From the response, we can see that the assistant indicated it used file search to find 5 years of data and then generated an image file. This file can be downloaded from the assistant's dashboard under storage-files. Simply add a file extension like .png to see the image.

Image file generated by assistant:
0c465be1-21ff-4a39-9be9-ee447c09e68b-20241108-233303.png

Part 6: Key Differences Summarized

Feature

 

Non-Assistant Tool Calling Pipelines

 

Assistant Tool Calling Pipelines

 

Function Definition

Defined within the worker pipeline using Function Generator snaps.

Pre-defined and stored within the Assistant configuration in the OpenAI/Azure OpenAI dashboard.

Tool Result Submission

Appended to the message history and sent to the model in the next iteration.

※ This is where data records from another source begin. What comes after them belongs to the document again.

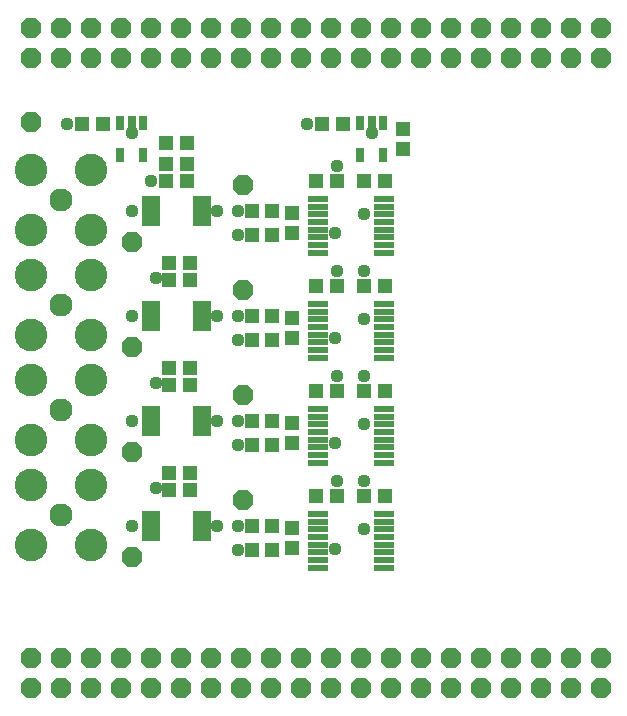
<source format=gts>
G75*
G70*
%OFA0B0*%
%FSLAX24Y24*%
%IPPOS*%
%LPD*%
%AMOC8*
5,1,8,0,0,1.08239X$1,22.5*
%
%ADD10R,0.0631X0.0190*%
%ADD11C,0.1085*%
%ADD12C,0.0770*%
%ADD13R,0.0474X0.0513*%
%ADD14OC8,0.0680*%
%ADD15R,0.0493X0.0505*%
%ADD16R,0.0710X0.0218*%
%ADD17R,0.0505X0.0493*%
%ADD18R,0.0297X0.0474*%
%ADD19C,0.0437*%
D10*
X006097Y006296D03*
X006097Y006493D03*
X006097Y006690D03*
X006097Y006887D03*
X006097Y007084D03*
X007783Y007084D03*
X007783Y006887D03*
X007783Y006690D03*
X007783Y006493D03*
X007783Y006296D03*
X007783Y009796D03*
X007783Y009993D03*
X007783Y010190D03*
X007783Y010387D03*
X007783Y010584D03*
X006097Y010584D03*
X006097Y010387D03*
X006097Y010190D03*
X006097Y009993D03*
X006097Y009796D03*
X006097Y013296D03*
X006097Y013493D03*
X006097Y013690D03*
X006097Y013887D03*
X006097Y014084D03*
X007783Y014084D03*
X007783Y013887D03*
X007783Y013690D03*
X007783Y013493D03*
X007783Y013296D03*
X007783Y016796D03*
X007783Y016993D03*
X007783Y017190D03*
X007783Y017387D03*
X007783Y017584D03*
X006097Y017584D03*
X006097Y017387D03*
X006097Y017190D03*
X006097Y016993D03*
X006097Y016796D03*
D11*
X004090Y016540D03*
X004090Y015040D03*
X004090Y013040D03*
X004090Y011540D03*
X002090Y011540D03*
X002090Y013040D03*
X002090Y015040D03*
X002090Y016540D03*
X002090Y018540D03*
X004090Y018540D03*
X004090Y009540D03*
X004090Y008040D03*
X004090Y006040D03*
X002090Y006040D03*
X002090Y008040D03*
X002090Y009540D03*
D12*
X003090Y010540D03*
X003090Y007040D03*
X003090Y014040D03*
X003090Y017540D03*
D13*
X009455Y017190D03*
X010125Y017190D03*
X010125Y016390D03*
X009455Y016390D03*
X009455Y013690D03*
X010125Y013690D03*
X010125Y012890D03*
X009455Y012890D03*
X009455Y010190D03*
X010125Y010190D03*
X010125Y009390D03*
X009455Y009390D03*
X009455Y006690D03*
X010125Y006690D03*
X010125Y005890D03*
X009455Y005890D03*
D14*
X002090Y001290D03*
X002090Y002290D03*
X003090Y002290D03*
X003090Y001290D03*
X004090Y001290D03*
X004090Y002290D03*
X005090Y002290D03*
X005090Y001290D03*
X006090Y001290D03*
X006090Y002290D03*
X007090Y002290D03*
X007090Y001290D03*
X008090Y001290D03*
X008090Y002290D03*
X009090Y002290D03*
X009090Y001290D03*
X010090Y001290D03*
X010090Y002290D03*
X011090Y002290D03*
X011090Y001290D03*
X012090Y001290D03*
X012090Y002290D03*
X013090Y002290D03*
X013090Y001290D03*
X014090Y001290D03*
X014090Y002290D03*
X015090Y002290D03*
X015090Y001290D03*
X016090Y001290D03*
X016090Y002290D03*
X017090Y002290D03*
X017090Y001290D03*
X018090Y001290D03*
X018090Y002290D03*
X019090Y002290D03*
X019090Y001290D03*
X020090Y001290D03*
X020090Y002290D03*
X021090Y002290D03*
X021090Y001290D03*
X009140Y007540D03*
X009140Y011040D03*
X009140Y014540D03*
X009140Y018040D03*
X005440Y016140D03*
X005440Y012640D03*
X005440Y009140D03*
X005440Y005640D03*
X002090Y020140D03*
X002090Y022290D03*
X002090Y023290D03*
X003090Y023290D03*
X003090Y022290D03*
X004090Y022290D03*
X004090Y023290D03*
X005090Y023290D03*
X005090Y022290D03*
X006090Y022290D03*
X006090Y023290D03*
X007090Y023290D03*
X007090Y022290D03*
X008090Y022290D03*
X008090Y023290D03*
X009090Y023290D03*
X009090Y022290D03*
X010090Y022290D03*
X010090Y023290D03*
X011090Y023290D03*
X011090Y022290D03*
X012090Y022290D03*
X012090Y023290D03*
X013090Y023290D03*
X013090Y022290D03*
X014090Y022290D03*
X014090Y023290D03*
X015090Y023290D03*
X015090Y022290D03*
X016090Y022290D03*
X016090Y023290D03*
X017090Y023290D03*
X017090Y022290D03*
X018090Y022290D03*
X018090Y023290D03*
X019090Y023290D03*
X019090Y022290D03*
X020090Y022290D03*
X020090Y023290D03*
X021090Y023290D03*
X021090Y022290D03*
D15*
X013884Y018190D03*
X013196Y018190D03*
X012284Y018190D03*
X011596Y018190D03*
X011796Y020090D03*
X012484Y020090D03*
X012284Y014690D03*
X011596Y014690D03*
X013196Y014690D03*
X013884Y014690D03*
X013884Y011190D03*
X013196Y011190D03*
X012284Y011190D03*
X011596Y011190D03*
X011596Y007690D03*
X012284Y007690D03*
X013196Y007690D03*
X013884Y007690D03*
X007384Y007890D03*
X007384Y008440D03*
X006696Y008440D03*
X006696Y007890D03*
X006696Y011390D03*
X006696Y011940D03*
X007384Y011940D03*
X007384Y011390D03*
X007384Y014890D03*
X007384Y015440D03*
X006696Y015440D03*
X006696Y014890D03*
X006596Y018190D03*
X006596Y018740D03*
X007284Y018740D03*
X007284Y018190D03*
X007284Y019440D03*
X006596Y019440D03*
X004484Y020090D03*
X003796Y020090D03*
D16*
X011638Y017586D03*
X011638Y017330D03*
X011638Y017074D03*
X011638Y016818D03*
X011638Y016562D03*
X011638Y016306D03*
X011638Y016050D03*
X011638Y015794D03*
X011638Y014086D03*
X011638Y013830D03*
X011638Y013574D03*
X011638Y013318D03*
X011638Y013062D03*
X011638Y012806D03*
X011638Y012550D03*
X011638Y012294D03*
X011638Y010586D03*
X011638Y010330D03*
X011638Y010074D03*
X011638Y009818D03*
X011638Y009562D03*
X011638Y009306D03*
X011638Y009050D03*
X011638Y008794D03*
X011638Y007086D03*
X011638Y006830D03*
X011638Y006574D03*
X011638Y006318D03*
X011638Y006062D03*
X011638Y005806D03*
X011638Y005550D03*
X011638Y005294D03*
X013842Y005294D03*
X013842Y005550D03*
X013842Y005806D03*
X013842Y006062D03*
X013842Y006318D03*
X013842Y006574D03*
X013842Y006830D03*
X013842Y007086D03*
X013842Y008794D03*
X013842Y009050D03*
X013842Y009306D03*
X013842Y009562D03*
X013842Y009818D03*
X013842Y010074D03*
X013842Y010330D03*
X013842Y010586D03*
X013842Y012294D03*
X013842Y012550D03*
X013842Y012806D03*
X013842Y013062D03*
X013842Y013318D03*
X013842Y013574D03*
X013842Y013830D03*
X013842Y014086D03*
X013842Y015794D03*
X013842Y016050D03*
X013842Y016306D03*
X013842Y016562D03*
X013842Y016818D03*
X013842Y017074D03*
X013842Y017330D03*
X013842Y017586D03*
D17*
X014490Y019246D03*
X014490Y019934D03*
X010790Y017134D03*
X010790Y016446D03*
X010790Y013634D03*
X010790Y012946D03*
X010790Y010134D03*
X010790Y009446D03*
X010790Y006634D03*
X010790Y005946D03*
D18*
X013066Y019059D03*
X013814Y019059D03*
X013814Y020121D03*
X013440Y020121D03*
X013066Y020121D03*
X005814Y020121D03*
X005440Y020121D03*
X005066Y020121D03*
X005066Y019059D03*
X005814Y019059D03*
D19*
X005440Y019790D03*
X006090Y018190D03*
X005440Y017190D03*
X006240Y014940D03*
X005440Y013690D03*
X006240Y011440D03*
X005440Y010190D03*
X006240Y007940D03*
X005440Y006690D03*
X008290Y006690D03*
X008990Y006690D03*
X008990Y005890D03*
X012204Y005936D03*
X013190Y006590D03*
X013190Y008190D03*
X012290Y008190D03*
X012204Y009440D03*
X013190Y010090D03*
X013190Y011690D03*
X012290Y011690D03*
X012204Y012944D03*
X013190Y013590D03*
X013190Y015190D03*
X012290Y015190D03*
X012204Y016447D03*
X013190Y017090D03*
X012290Y018690D03*
X013440Y019790D03*
X011290Y020090D03*
X008990Y017190D03*
X008290Y017190D03*
X008990Y016390D03*
X008990Y013690D03*
X008290Y013690D03*
X008990Y012890D03*
X008990Y010190D03*
X008290Y010190D03*
X008990Y009390D03*
X003290Y020090D03*
M02*

</source>
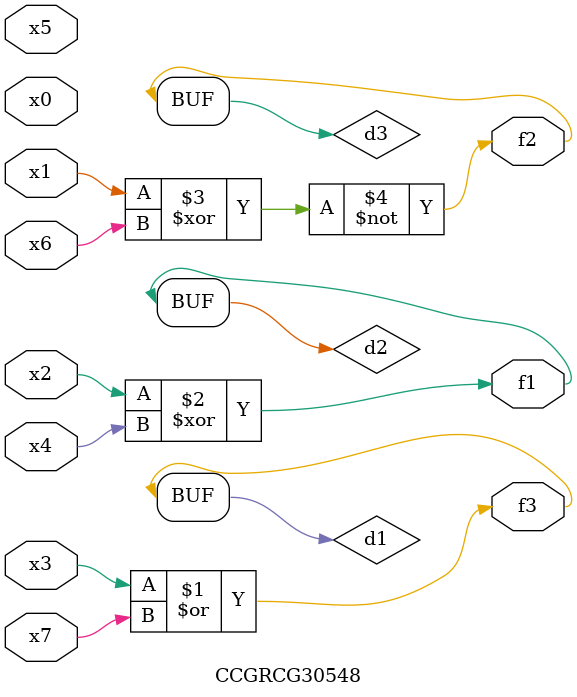
<source format=v>
module CCGRCG30548(
	input x0, x1, x2, x3, x4, x5, x6, x7,
	output f1, f2, f3
);

	wire d1, d2, d3;

	or (d1, x3, x7);
	xor (d2, x2, x4);
	xnor (d3, x1, x6);
	assign f1 = d2;
	assign f2 = d3;
	assign f3 = d1;
endmodule

</source>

Sent to a dedicated endpoint within the current iteration.

Model Interaction Points

One (in the worker pipeline).

Two (driver sends initial prompt, worker sends tool results).

Built-in Tools

None.

File Search and Code Interpreter.

Pipeline Complexity

More complex pipeline structure due to function definition within the pipeline.

Simpler pipeline structure as functions are defined externally.